Nick and Kerry May from Hertfordshire finally had a baby boy last year after two attempts at a vasectomy reversal. They describe their experience.
"I married relatively young - in my early 20s - and had two children. I thought I was done and had a vasectomy. I was 31," says Nick.
But circumstances changed and the relationship broke down. "I met Kerry, and it was clear to me that even though I had already had children, life would not be complete if we could not start a family together."
Kerry says: "Early on in the relationship I learned he had a vasectomy, but it wasn't an issue for me. I did want children but I assumed the vasectomy was reversible - and indeed that this was quite an easy thing to do.
"We were very naive. We just went to a local urologist and handed over £2,500."
Nick adds: "We didn't do the research. The doctor we went to see sold it really well during the consultation but we had no idea about her success rates or anything like that.
"I was in a lot of pain after the operation and there was a lot of swelling. It was made even more depressing by the fact that it didn't seem to have worked."
The Mays kept returning to clinic for tests but Nick's sperm count remained low. "We hadn't really been prepared for the fact that it might not work.
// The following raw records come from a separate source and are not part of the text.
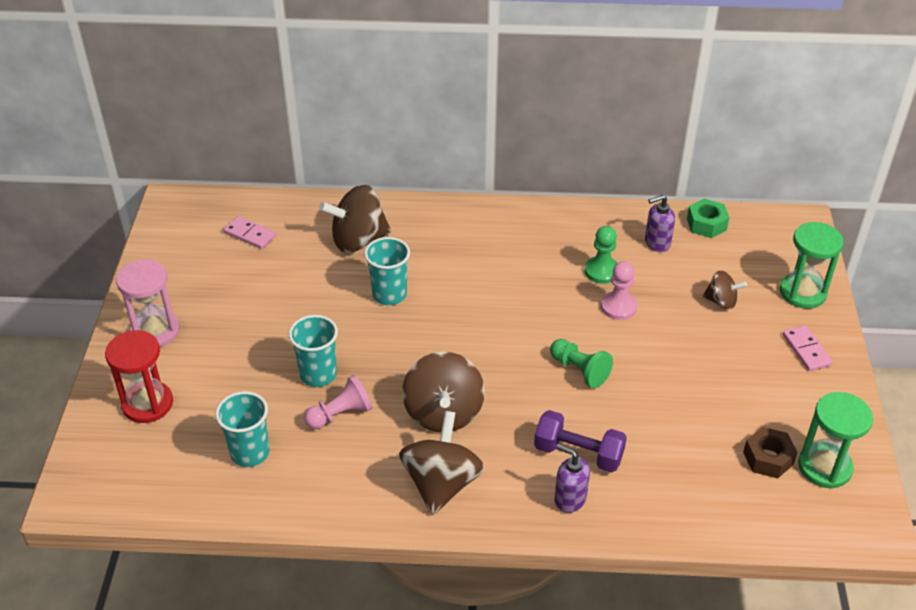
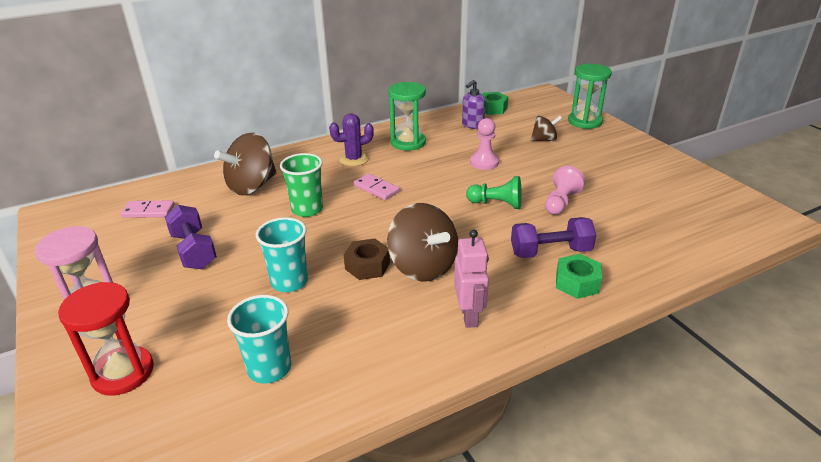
camera: 30 degrees left, 10 degrees down
(262, 301) = (194, 251): none -> purple dumbbell
(340, 414) = (334, 302): pink pawn -> pink pawn (560, 202)
(389, 294) = (307, 209): turquoise cup -> green cup
(441, 483) = (469, 315): brown spinning top -> pink robot
(483, 243) = (354, 159): none -> purple cactus
(570, 499) = (577, 283): purple soap dispenser -> green nut
(601, 271) = (452, 148): green pawn -> none
(768, 458) = (670, 206): brown nut -> brown nut (367, 266)
(806, 350) = (621, 146): pink domino -> pink domino (376, 189)
(824, 467) = (706, 197): green hourglass -> green hourglass (408, 142)

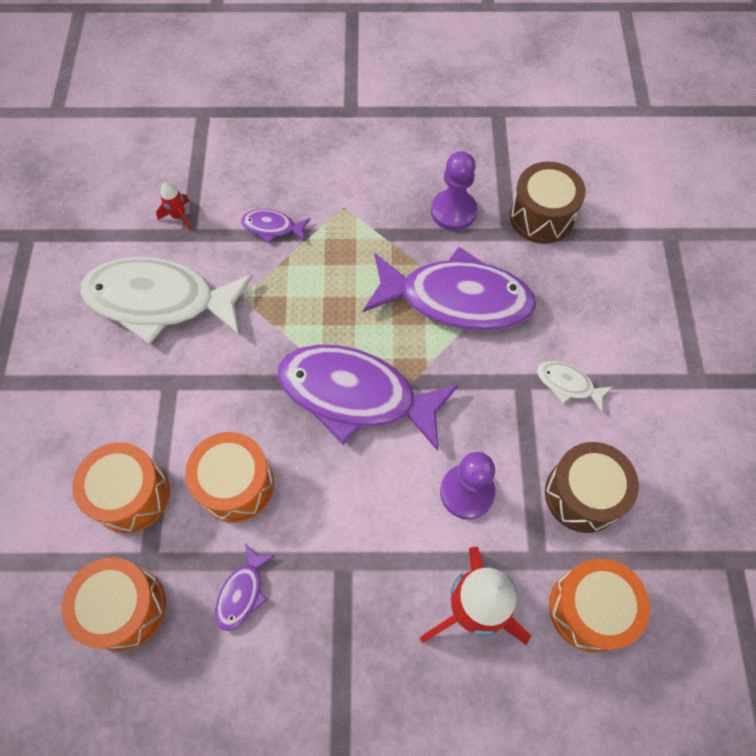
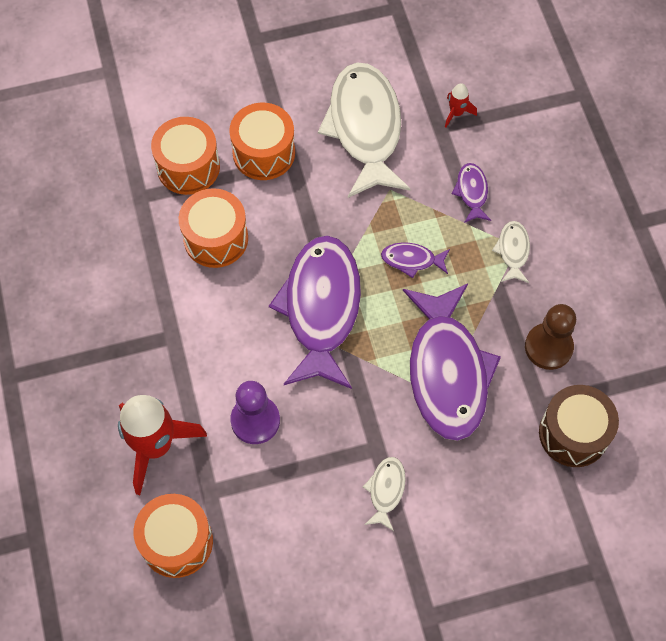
camera: 75 degrees right, 0 degrees up
(125, 608) = (102, 193): orange drum -> orange drum (264, 153)
(242, 592) = (131, 270): purple fish -> purple fish (412, 260)
(347, 211) = (513, 251): none -> white fish
(453, 211) = (548, 347): purple pawn -> brown pawn
(583, 494) = (278, 521): brown drum -> none

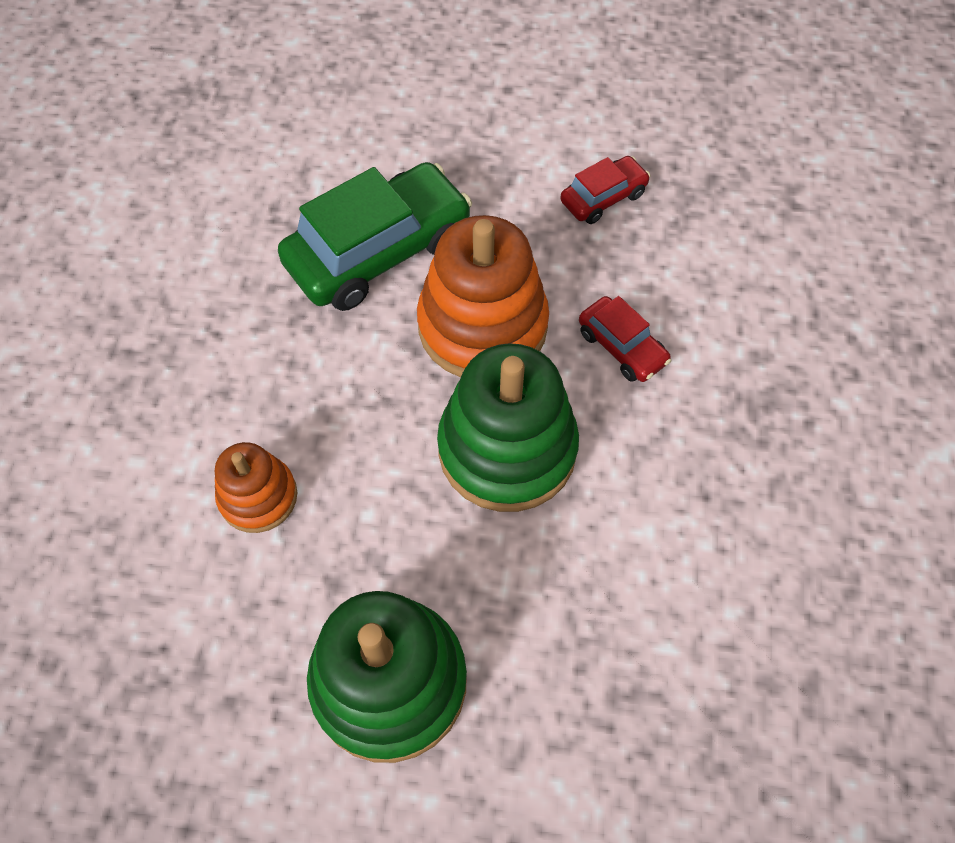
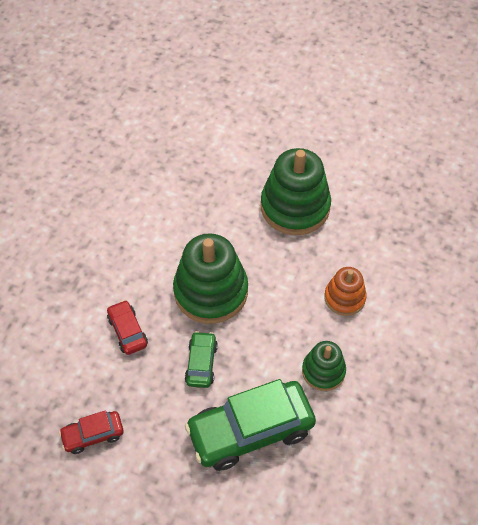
camera: 165 degrees left, 5 degrees down
(281, 359) = (323, 371): none -> green stacking toy
(482, 326) = (201, 363): orange stacking toy -> green car

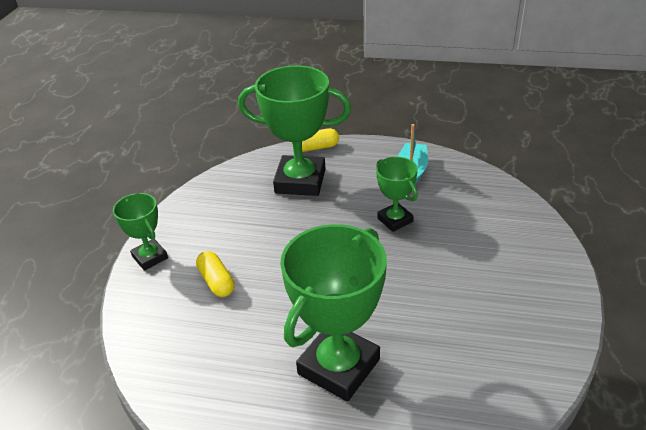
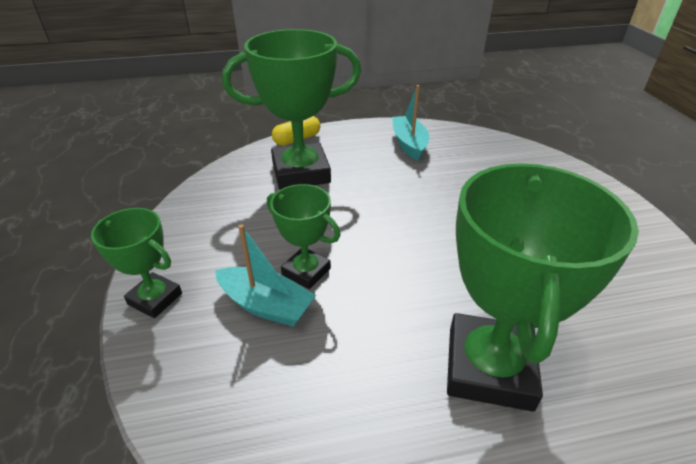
camera: 25 degrees left, 0 degrees up
(216, 281) = (266, 305): yellow capsule -> turquoise boat
(395, 220) = (427, 189): green trophy -> green trophy (306, 271)

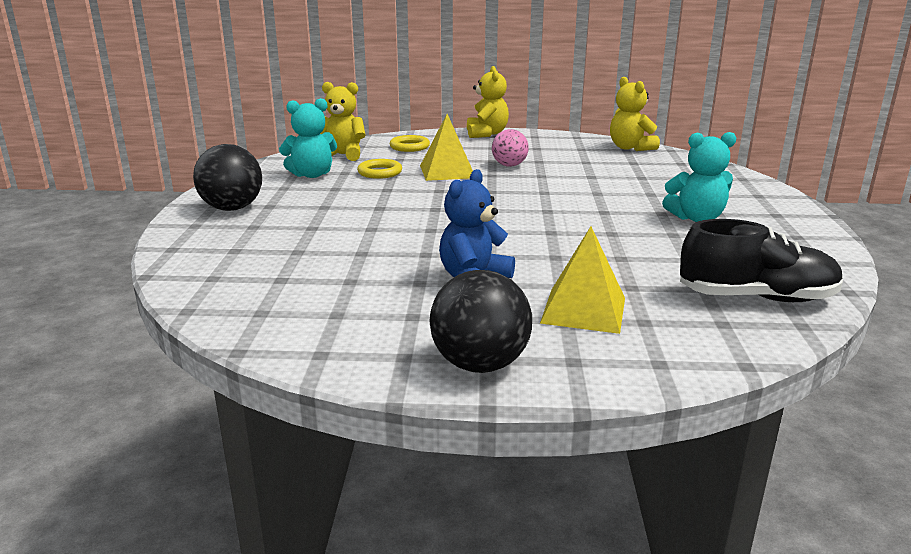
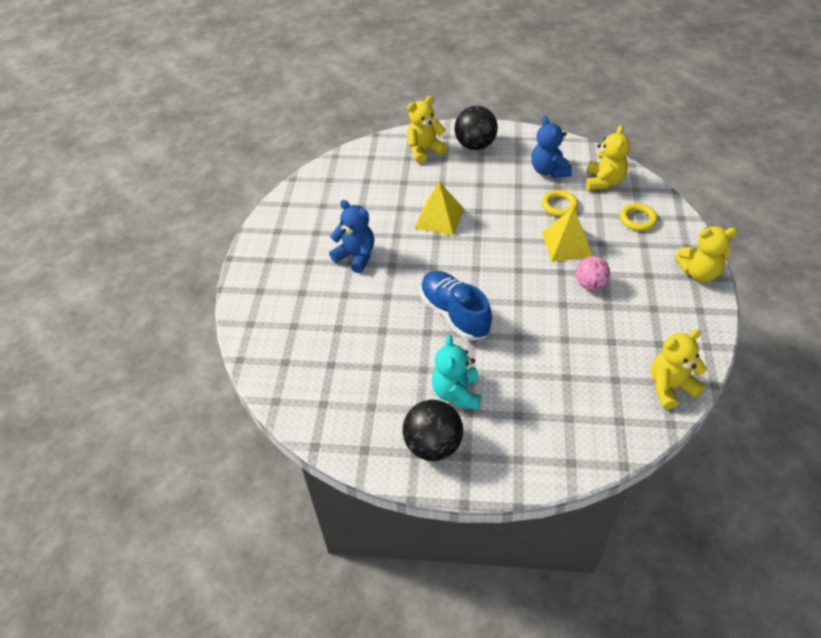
camera: 95 degrees right, 25 degrees up
(222, 238) = (424, 150): none -> yellow teddy bear
(311, 175) = (549, 171): turquoise teddy bear -> blue teddy bear
(480, 364) = (264, 256): black ball -> black ball (433, 445)
(574, 219) = (454, 314): none -> blue shoe
(583, 310) = (311, 301): yellow pyramid -> yellow pyramid (439, 218)
(756, 298) = (313, 389): black shoe -> none

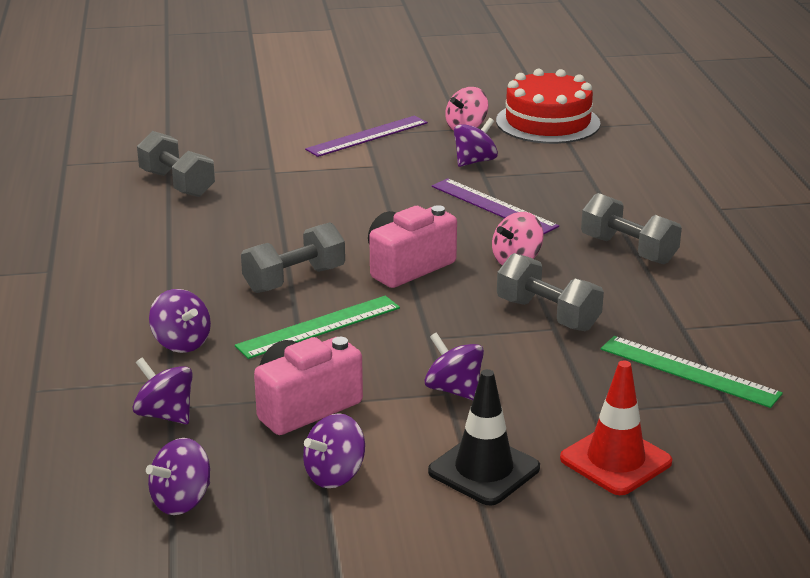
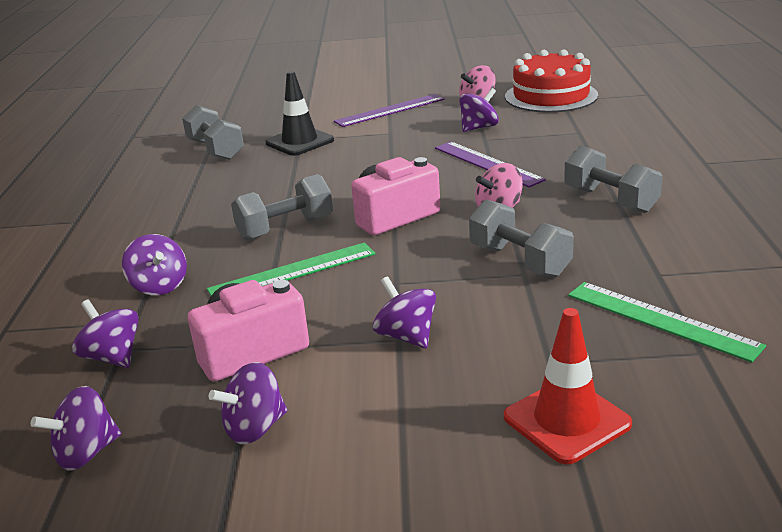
camera: 10 degrees right, 0 degrees up
(484, 470) = (416, 427): black traffic cone -> black traffic cone (299, 142)

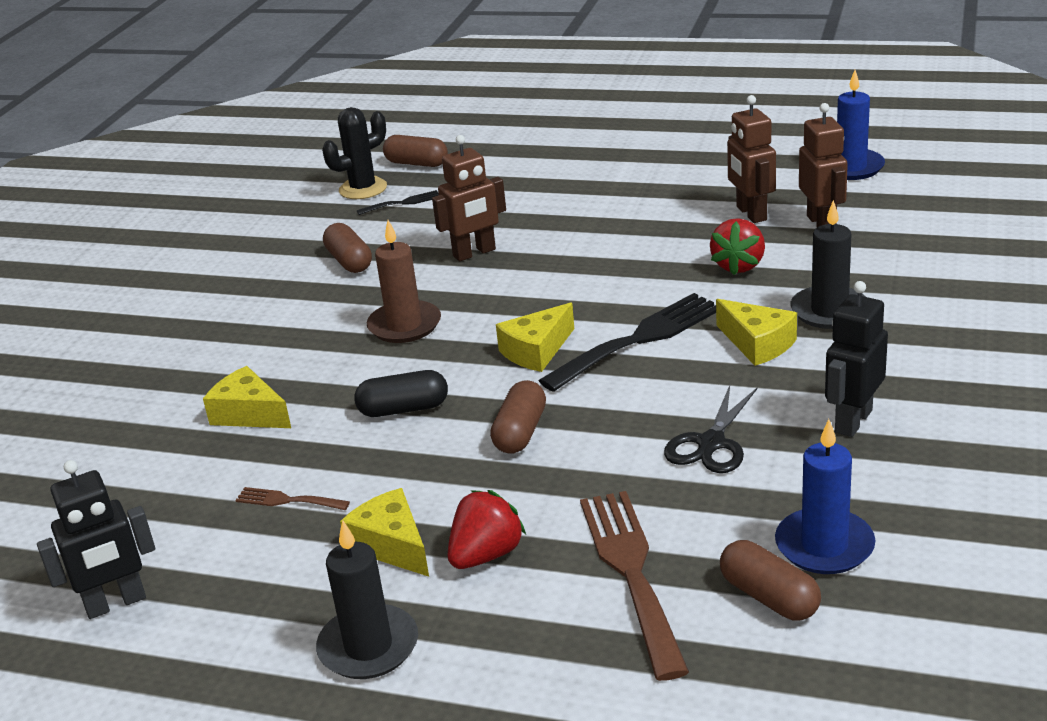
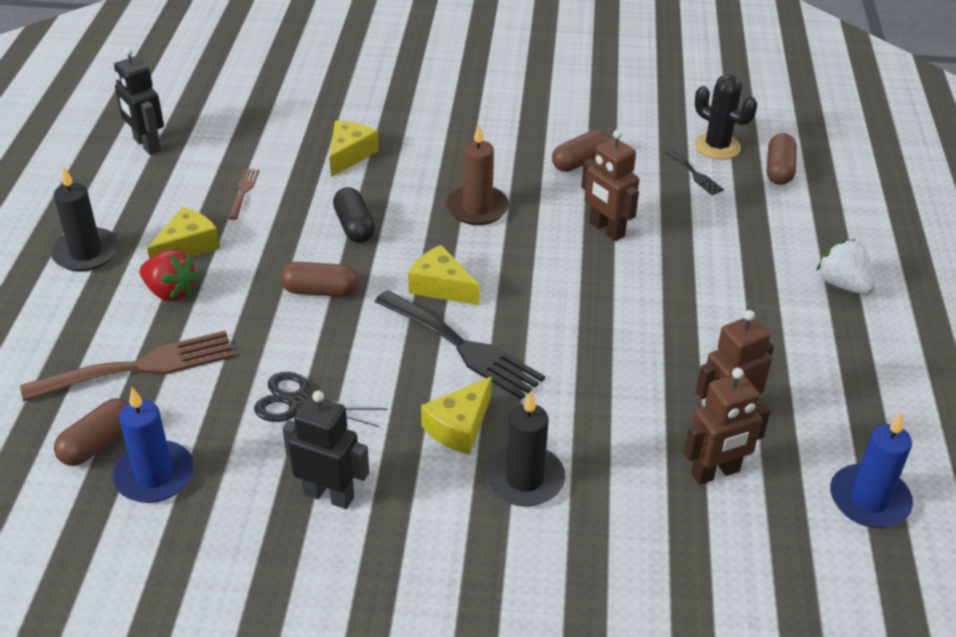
camera: 75 degrees right, 10 degrees up
(594, 152) = (843, 285): none -> white strawberry
(738, 265) = (609, 408): red strawberry -> none

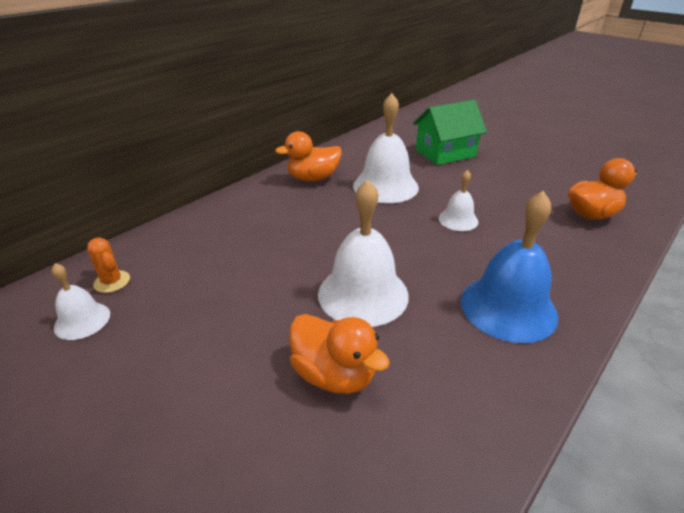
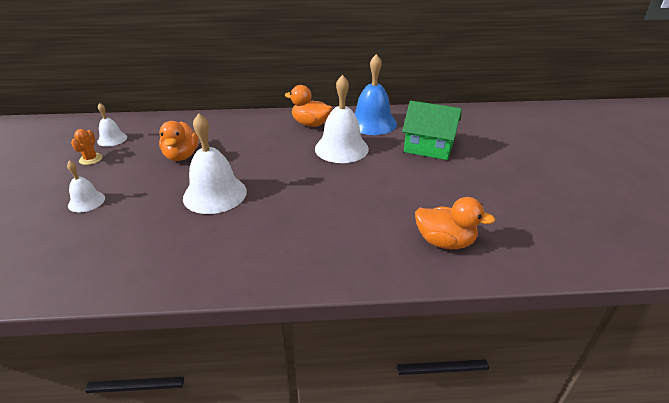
camera: 45 degrees right, 0 degrees up
(112, 282) = (144, 129): orange cactus -> orange cactus (91, 159)
(334, 374) = (140, 216): orange duck -> orange duck (182, 156)
(458, 220) = (341, 190): white bell -> white bell (86, 201)
(508, 307) = (263, 248): blue bell -> blue bell (372, 123)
The doctor just kept telling us the sperm might take a while to come through," says Kerry. "It was an incredibly difficult and emotional time."
Kerry's age meant they felt time was running out, so they decided to have another go and went to a clinic in Hartlepool. They were so uncertain now about the chances of Nick regaining his fertility that they had already booked an IVF appointment.
But this time the operation was a success - and Kerry fell pregnant the month afterwards.
The couple do not believe that reversals should be available on the NHS, "but there should be league tables so that people are not left in the dark. We just didn't know anything," says Kerry.
Nick says: "Of course it's easy to have regrets about the vasectomy now - at the time it did seem like the right thing to do.
"But I think anyone under 40 should think very carefully about this and be aware of the difficulties of reversal. It's a decision which needs to be taken very seriously."